Campaigners calling on the charity to reverse its decision to evict tenants

• NO one can doubt the need for vastly more homes in London, but I also note that educational charity Dame Alice Owen’s Foundation has cast some of its tenants adrift, claiming the need to empty flats so that an extra storey and more homes can be built in Friend Street and St John Street, (Clerkenwell renters take their protest to their landlords, September 21).

There is a lot of reported outrage about the charity, much of it justified. Yes, this is a situation where the charity is acting legally, if rather unhelpfully, but it does nothing to reassure tenants of St Mary’s Path estate, where Islington and Shoreditch Housing Association wants to do exactly the same thing – raise the height of buildings to provide more homes, necessitating the emptying of some flats.

It is now too late to force Dame Alice Owen’s Foundation to do the right thing by its tenants, though the publicity might affect other landlords and make them more considerate.

Islington and Shoreditch Housing Association has not yet applied for planning permission for its proposed work.
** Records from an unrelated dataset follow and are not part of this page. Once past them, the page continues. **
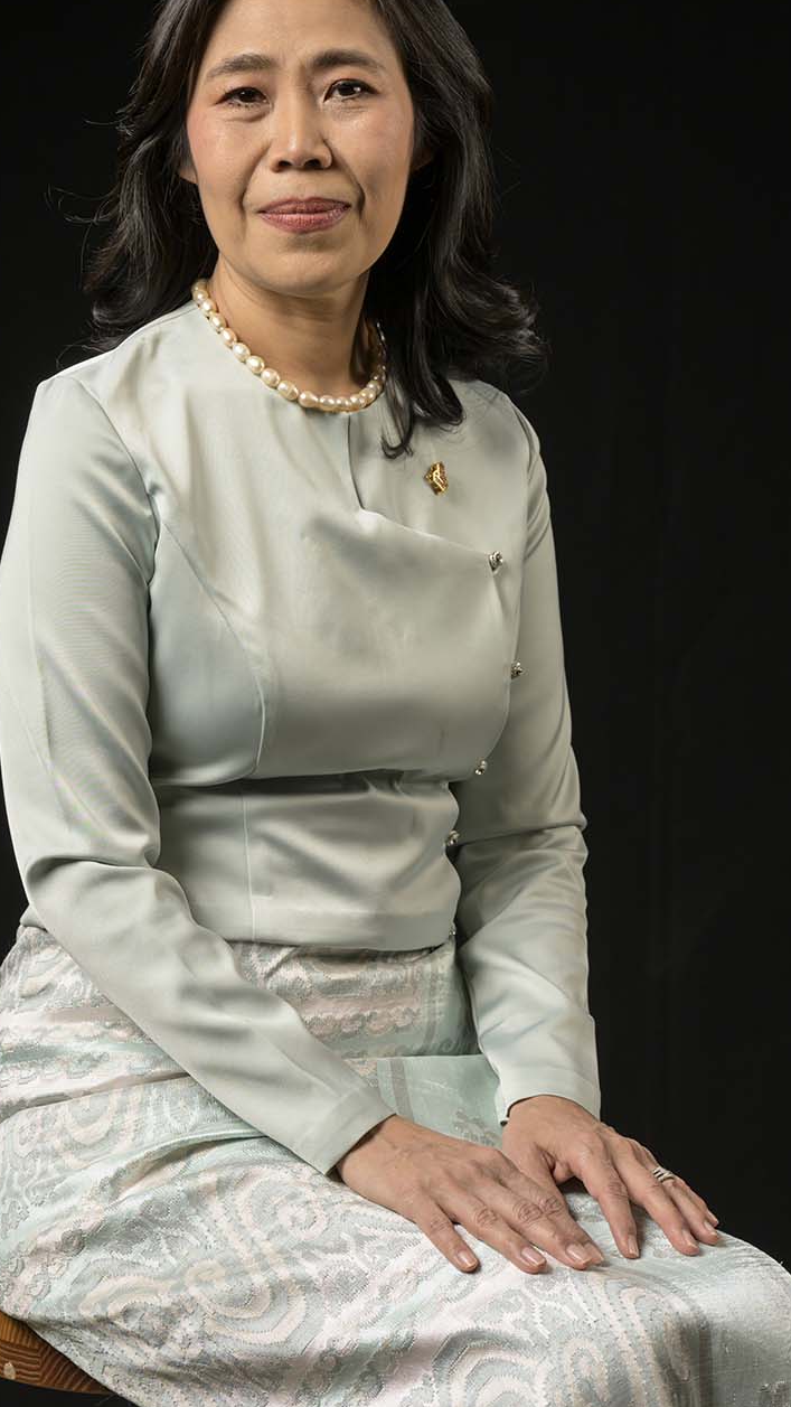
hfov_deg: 11.9
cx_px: 359
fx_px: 3804
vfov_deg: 20.9
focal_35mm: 102
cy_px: 613
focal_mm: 85
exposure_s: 1/200
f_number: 7.1
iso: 320
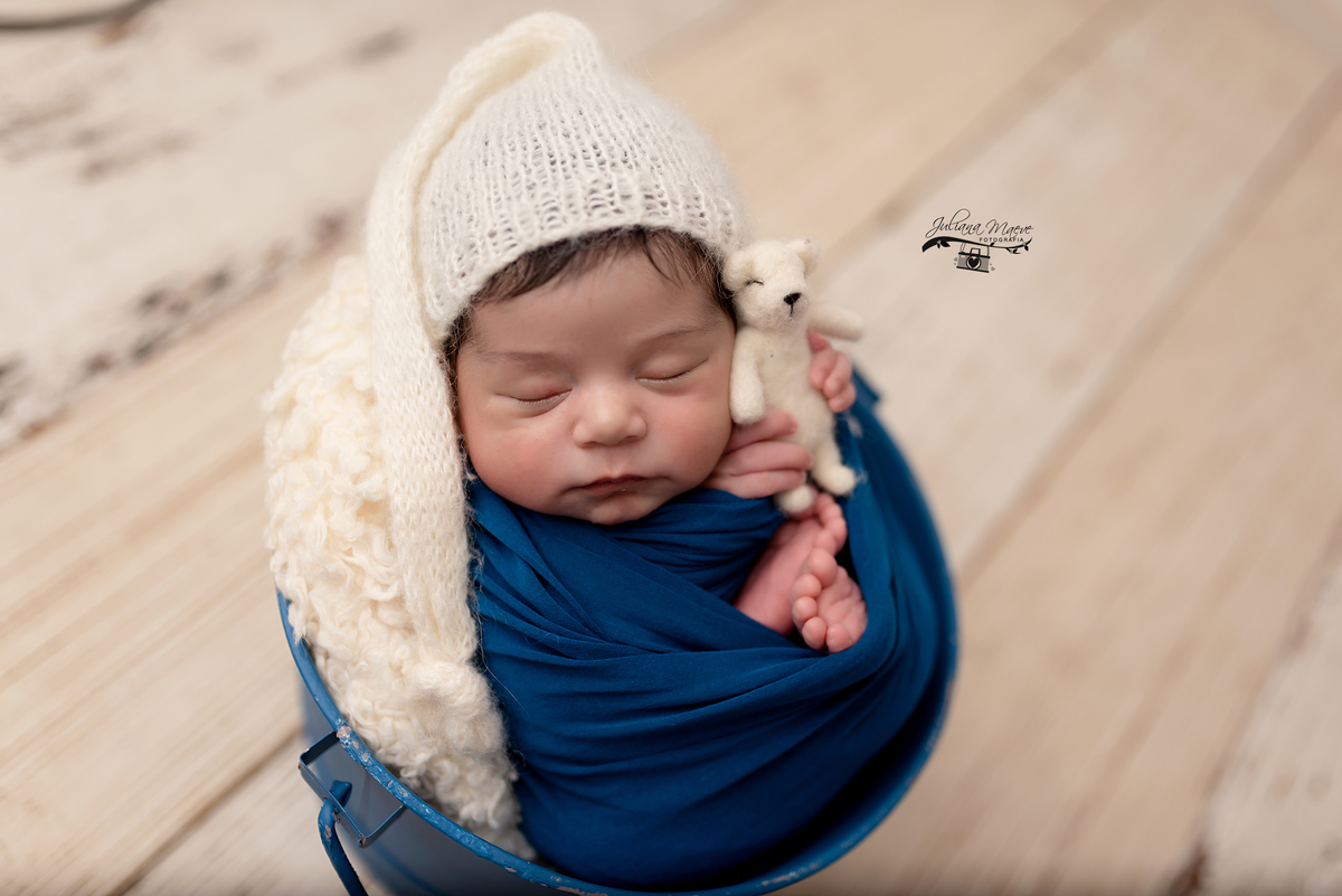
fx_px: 1305
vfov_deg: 37.9
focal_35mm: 35
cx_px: 671
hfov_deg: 54.4
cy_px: 448
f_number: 2
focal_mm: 35
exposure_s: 1/250
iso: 100
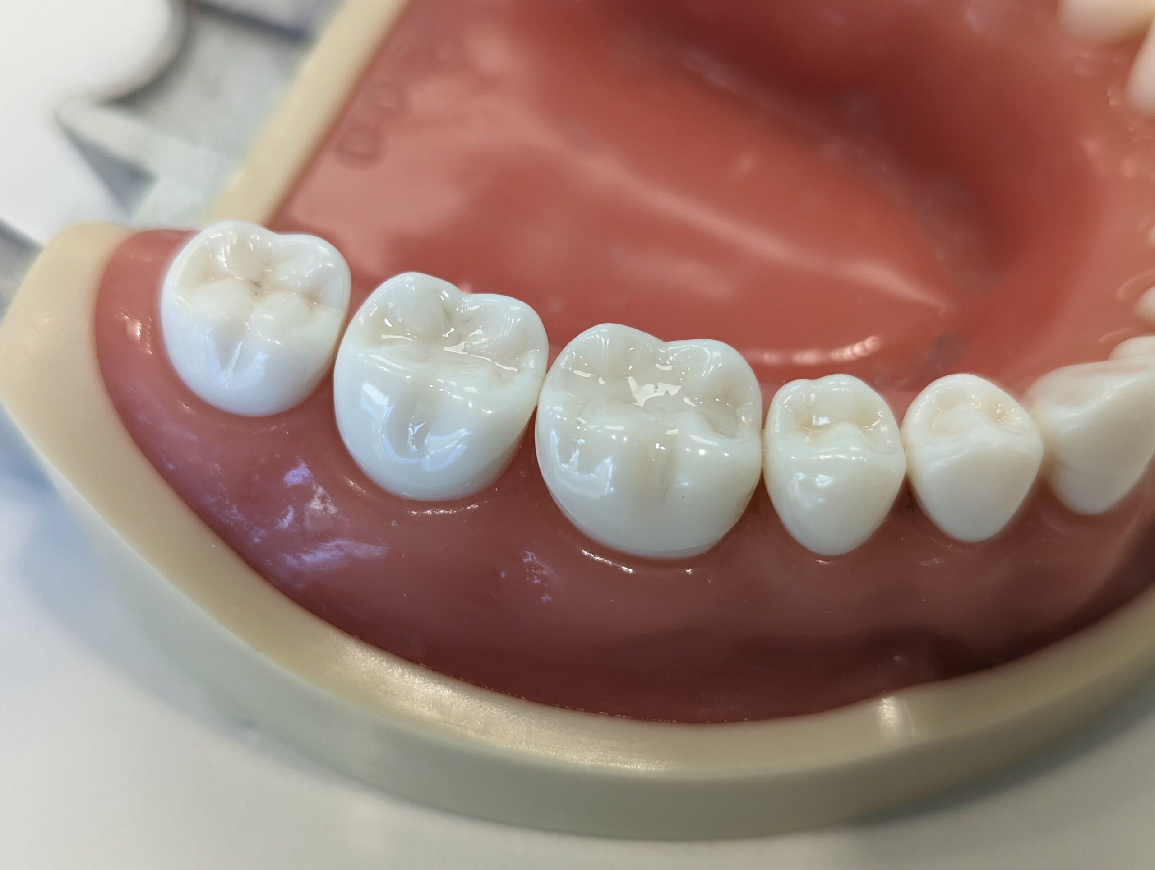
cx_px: 578
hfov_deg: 39.6
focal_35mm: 48
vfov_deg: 30.3
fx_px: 1604
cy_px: 435
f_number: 1.85
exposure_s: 1/120
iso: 83
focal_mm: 6.81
Islington Council planning committee should not allow itself to be seduced by blanket promises of “more” homes without consideration of the details.

We must, in the first place, expect it to insist that there is no reduction in the number of homes to be let at a social rent, especially to those with previously “assured” tenancies, and that there must be a reasonable number of new homes also let at social rents.

Second, it should not be beyond the wit of the council, with its overwhelming majority supposedly “for the many”, to make the proper treatment of relocated tenants a condition of planning consent.